* Requirement A
Answer these questions using the page about Enigma's album Voyageur:
(i) Who is Enigma, according to the page?
(ii) Which track is given as an example of the album's weakest moments?
(iii) Which music styles does the user reviewer say they tend to favor?
* Requirement B
Go on with the user review of Enigma's album Voyageur, starting right after its last sentence.

Análisis - Amazon.com
Enigma, aka Michael Crétu, turns out more light electronic ambience on Voyageur, mixing in an occasional twist but sticking pretty close to his successful, easily digested formula. Since Enigma’s massively popular debut MDMXC A.D., Crétu has moved toward a more New Age/adult contemporary sound, culminating with 2000’s bland The Screen Behind The Mirror. As with that record, Voyageur’s weakest moments happen when Crétu puts his mediocre vocals front and center on tracks like "Total Eclipse of the Moon." Better are more beat-oriented songs like "Boum-Boum" that concentrate on seedier, sexier material and stay away from Crétu’s sappier instincts. While overall, Voyageur counts as an improvement over Mirror, Enigma still hasn’t found a replacement for the Gregorian chants and whispery techno that made MDMXC A.D. such a groovy sensation. --Matthew Cooke
Análisis de usuario
47 personas de un total de 49 encontraron útil la siguiente opinión:
- Enigma. A Journey to the Future of Music.

I have always been a devout fan of Enigma as I tend to favor music styles such as ambient, new age, world, and music of the avant-guarde. Enigma seems to be able to straddle both the edge of music while still allowing itself to be accessed by random listerners looking for something fresh and new.

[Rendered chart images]

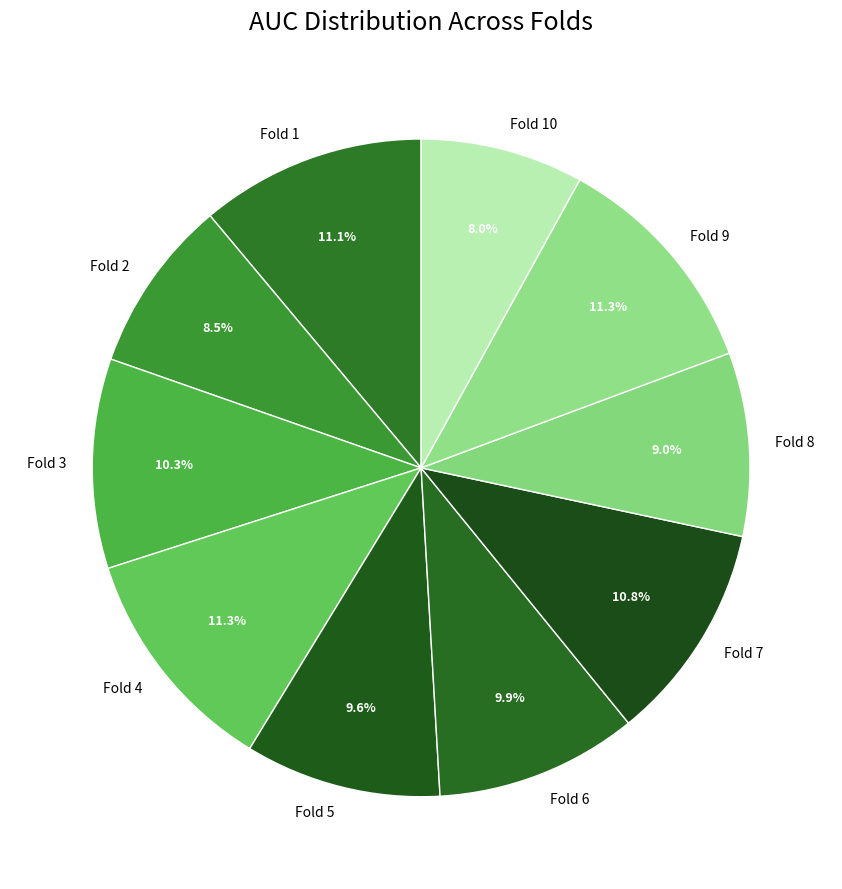

What percentage is NOT represented by Fold 7?

89.2%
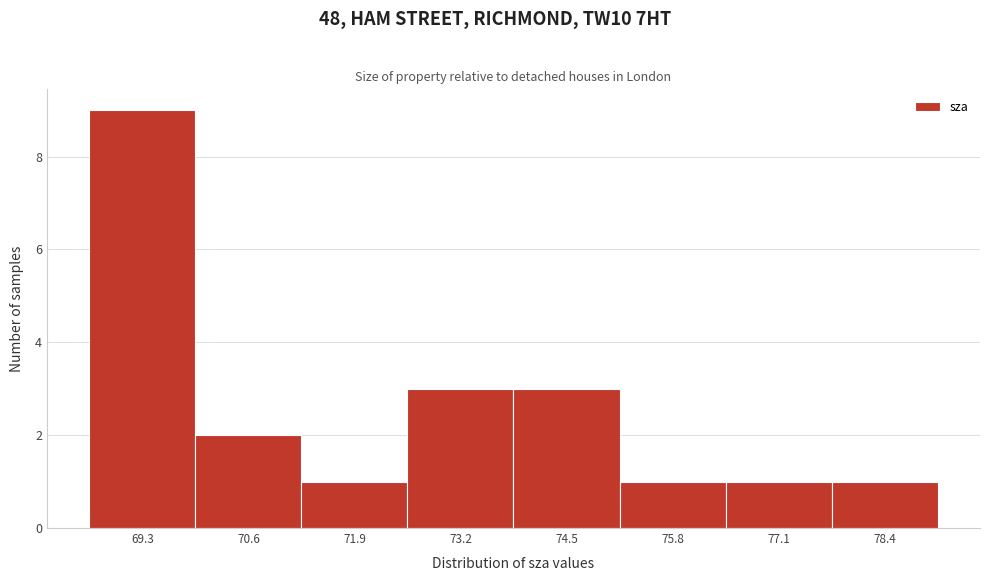

Reading left to right, extract all data points from this chart.

69.3=9	70.6=2	71.9=1	73.2=3	74.5=3	75.8=1	77.1=1	78.4=1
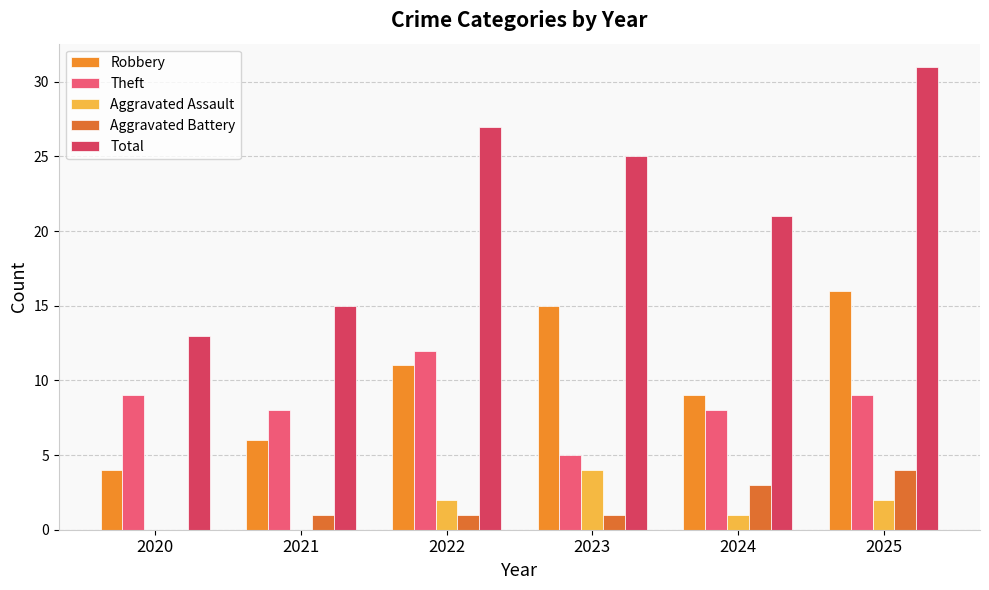

Are the bars grouped side by side (vs. stacked)?

Yes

* Answer space A
(i) Michael Crétu
(ii) "Total Eclipse of the Moon"
(iii) Ambient, new age, world, and avant-garde music

* Answer space B
So about VOYAGEUR, there are many mixed reactions so I decided to let the album grow on me for a week or so before writing anything. Here are my thoughts:

Enigma has grown and moved away from silky ambient sampled themes and is marching toward a world beat mixed with an edgier rhythm and more diverse vocals. A fantastic leap into something new for such an established project like Enigma.

The album opens up with a warm muted piano laced under soft sounds rushing suddenly with an urgent beat. "From East to West", the intro, may be the announcement that Enigma is about to move forward into the future. Then in "Voyageur" a guitar plays while a strange meloncholy baseline meaders from nowhere. Quivering sampled voices bring an eerie feel to the song.

"Incognito" comes on with a looped vocal with a steady beat and a far off male voice singing. Next is an ode to a tarot card in "The Page of Cups" with sounds of birds and perhaps a far off boombox which is drowned away by slow beats of trance music.

"Boum-Boum" is most likely to be a single. A sorta Euro-dance/outer space boogie with a female voice singing about longing so much her heart goes "boum"! Suddenly a male voice responds and the beat is carried deeper. A great track! This song is begging to be remixed!!

"Total Eclipse of the Moon" brings some synth strings and classical tones and a beautiful song. If you like Peter Gabriel, you will like this song! A muted grinding rhythm finds itself a voice "In the Shadow, In the Light". Very understated...perfect!

The muted piano returns for an ambient dance sonata in "The Piano". Then the album finds fruition with "Following the Sun" a sweet musical number with both male and female vocals taking the album from start to finish...from east to west...following the sun...following the future.

Remember listening to the first Enigma CD and thinking "this music is so on the edge and new"? Well listen to this with an open mind and you will be hearing again music that is new!

Enjoy this CD!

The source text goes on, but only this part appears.